Jakarta, Beritasatu.com – Menteri Koperasi dan Usaha Kecil Menengah (UKM), Teten Masduki mengungkapkan, saat ini rasio wirausaha nasional baru sekitar 3,47% dari total penduduk Indonesia. Angka tersebut masih lebih rendah dibandingkan dengan beberapa negara tetangga di kawasan ASEAN, seperti Malaysia 4,74%, Thailand 4,26%, dan Singapura 8,76%.
“Persentase penduduk kita yang berwirausaha masih rendah, meskipun jumlah pelaku UMKM kita terbanyak di ASEAN. Ini karena mungkin yang lebih besar di kita adalah sektor mikro, sektor informal, dan juga ekonomi subsisten,” kata Teten Masduki dalam acara Festival Virtual Kewirausahaan Astra, Rabu (21/10/2020).
Karenanya, fokus pemerintah saat ini adalah menyiapkan UMKM dengan dukungan sumber daya manusia (SDM) yang unggul, serta ekosistem yang memungkinkan UMKM bisa lebih berkembang. Antara lain memberikan kemudahan akses kepada pembiayaan, akses ke pasar, akses pengembangan teknologi produksi, akses pengembangan kewirausahaan, dan juga didukung oleh rantai pasok yang memadai.
“Ini semua yang sekarang kita address melalui Undang-Undang Cipta Kerja. Melalui undang-undang ini, kita harapkan UMKM kita mengalami transformasi dari informal ke formal, dari usaha kecil perorangan menjadi per koperasi dalam skala ekonomi, dan juga bertransformasi dari offline ke digital,” kata Teten.
Mendorong UMKM go online saat ini juga menjadi fokus pemerintah. Apalagi di masa pandemi Covid-19 ini, terbukti bahwa UMKM yang memanfaatkan platform digital untuk berjualan bisa lebih kuat bertahan. Jumlah masyarakat yang belanja online juga terus meningkat.
Berdasarkan dara McKinsey, penjualan di marketplace online pada kuartal II-2020 mengalami peningkatan 26% dibandingkan kuartal II-2019, dengan rata-rata 3 juta transaksi per hari. “Digitalisasi menjadi sangat penting bagi UMKM. Dengan terhubung ke ekosistem digital, UMKM bisa menjangkau pasar yang lebih luas. Dari informasi yang disampaikan teman-teman marketplace online, saat ini 97% wilayah Indonesia juga sudah bisa dijangkau oleh perdagangan digital,” kata Teten.

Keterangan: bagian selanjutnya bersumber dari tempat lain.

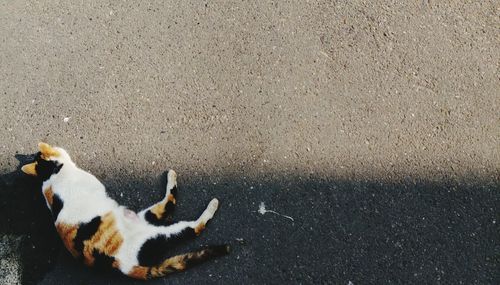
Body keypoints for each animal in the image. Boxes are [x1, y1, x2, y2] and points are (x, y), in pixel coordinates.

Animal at [20, 141, 229, 278]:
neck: (52, 174)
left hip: (146, 215)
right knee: (187, 220)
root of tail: (125, 267)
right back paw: (207, 201)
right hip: (158, 228)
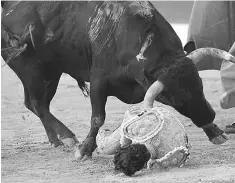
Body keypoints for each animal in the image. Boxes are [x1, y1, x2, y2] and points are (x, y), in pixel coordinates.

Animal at [1, 1, 228, 159]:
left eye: (200, 87)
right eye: (177, 99)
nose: (209, 116)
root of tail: (8, 6)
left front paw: (215, 132)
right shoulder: (98, 82)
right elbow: (97, 118)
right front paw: (84, 151)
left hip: (49, 73)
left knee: (34, 104)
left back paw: (56, 140)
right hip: (33, 70)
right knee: (38, 104)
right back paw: (66, 138)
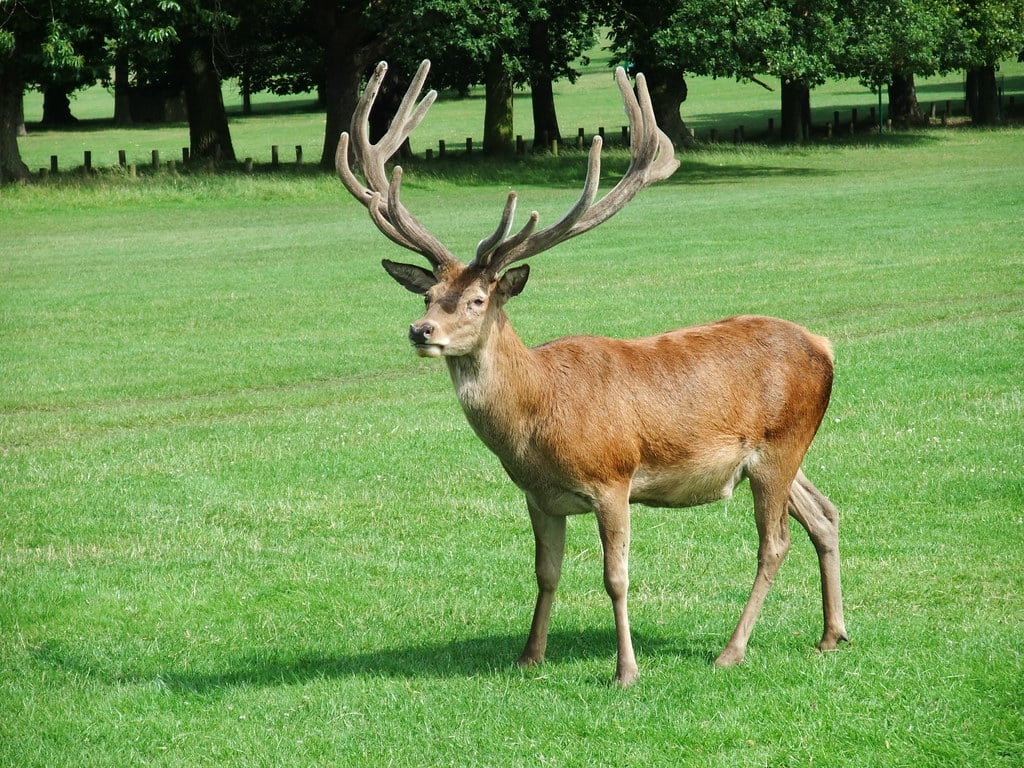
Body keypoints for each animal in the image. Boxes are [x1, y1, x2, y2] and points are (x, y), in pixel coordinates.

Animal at [336, 59, 849, 687]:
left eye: (478, 300)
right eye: (429, 295)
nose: (420, 330)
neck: (536, 420)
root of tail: (825, 346)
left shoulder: (613, 478)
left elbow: (615, 577)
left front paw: (626, 670)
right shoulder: (536, 495)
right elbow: (545, 572)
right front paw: (529, 656)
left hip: (780, 445)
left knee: (774, 543)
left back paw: (732, 649)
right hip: (785, 451)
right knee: (825, 514)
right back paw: (831, 635)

Melalui berbagai program yang dijalankan, saat ini jumlah UMKM yang sudah memanfaatkan platform digital telah meningkat jadi 10,25 juta pelaku usaha. Namun menurut Teten, angka ini masih relatif rendah atau baru 16% dari total pelaku UMKM di Indonesia yang mencapai sekitar 64 juta.
Rantai Pasok Global
Dalam pengembangan UMKM dan juga perusahaan rintisan (startup), Teten menyampaikan pendekatannya berbasis pada kawasan, komunitas, dan juga berbasis supply chain. “Dari pengalaman Jepang, Korea dan Tiongkok, kenapa ekspor mereka sangat besar? Sebab di sana UMKM-nya diarahkan untuk jadi supplier, menjadi bagian dari rantai pasok global. Ini yang saya kira harus kita lakukan juga, supaya permintaan terhadap produk UMKM kita semakin meningkat,” kata Teten.

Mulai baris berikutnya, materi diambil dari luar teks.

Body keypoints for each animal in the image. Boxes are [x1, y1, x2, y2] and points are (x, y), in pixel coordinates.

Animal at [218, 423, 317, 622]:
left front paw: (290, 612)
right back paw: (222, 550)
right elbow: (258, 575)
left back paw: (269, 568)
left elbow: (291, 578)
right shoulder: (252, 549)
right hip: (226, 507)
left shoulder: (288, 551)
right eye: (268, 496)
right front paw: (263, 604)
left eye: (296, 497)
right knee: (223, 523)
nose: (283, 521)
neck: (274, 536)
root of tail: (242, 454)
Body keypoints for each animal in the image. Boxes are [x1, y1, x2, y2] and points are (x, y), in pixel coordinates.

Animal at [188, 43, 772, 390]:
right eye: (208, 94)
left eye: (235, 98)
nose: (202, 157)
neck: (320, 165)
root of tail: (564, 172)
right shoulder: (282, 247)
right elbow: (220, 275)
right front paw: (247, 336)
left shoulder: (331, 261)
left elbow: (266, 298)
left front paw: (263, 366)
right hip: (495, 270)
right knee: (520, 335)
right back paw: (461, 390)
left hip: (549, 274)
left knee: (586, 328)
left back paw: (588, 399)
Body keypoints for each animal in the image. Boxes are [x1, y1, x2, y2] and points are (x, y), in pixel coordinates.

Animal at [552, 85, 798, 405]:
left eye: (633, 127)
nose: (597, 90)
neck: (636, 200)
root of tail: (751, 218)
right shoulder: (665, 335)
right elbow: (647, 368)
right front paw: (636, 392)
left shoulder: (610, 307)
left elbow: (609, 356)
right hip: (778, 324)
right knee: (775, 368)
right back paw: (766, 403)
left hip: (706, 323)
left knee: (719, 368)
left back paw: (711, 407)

Selama masa pandemi Covid-19 ini, berbagai dukungan juga diberikan Pemerintah untuk UMKM, mulai dari restrukturisasi kredit, hingga bantuan permodalan. Presiden juga sudah memerintahkan agar belanja pemerintah, lembaga BUMN dan juga daerah memprioritaskan produk-produk UMKM. Kerja sama telah dilakukan dengan Lembaga Kebijakan Pengadaan Barang/Jasa Pemerintah (LKPP) agar ada laman khusus e-katalog produk UMKM. “Dalam Undang-Undang Cipra Kerja, sekarang ditetapkan 40% belanja kementerian dan lembaga dialokasikan untuk UMKM. Ini cukup besar nilainya, bisa sampai antara Rp 350 triliun sampai Rp 400 triliun per tahun lewat LKPP,” kata Teten.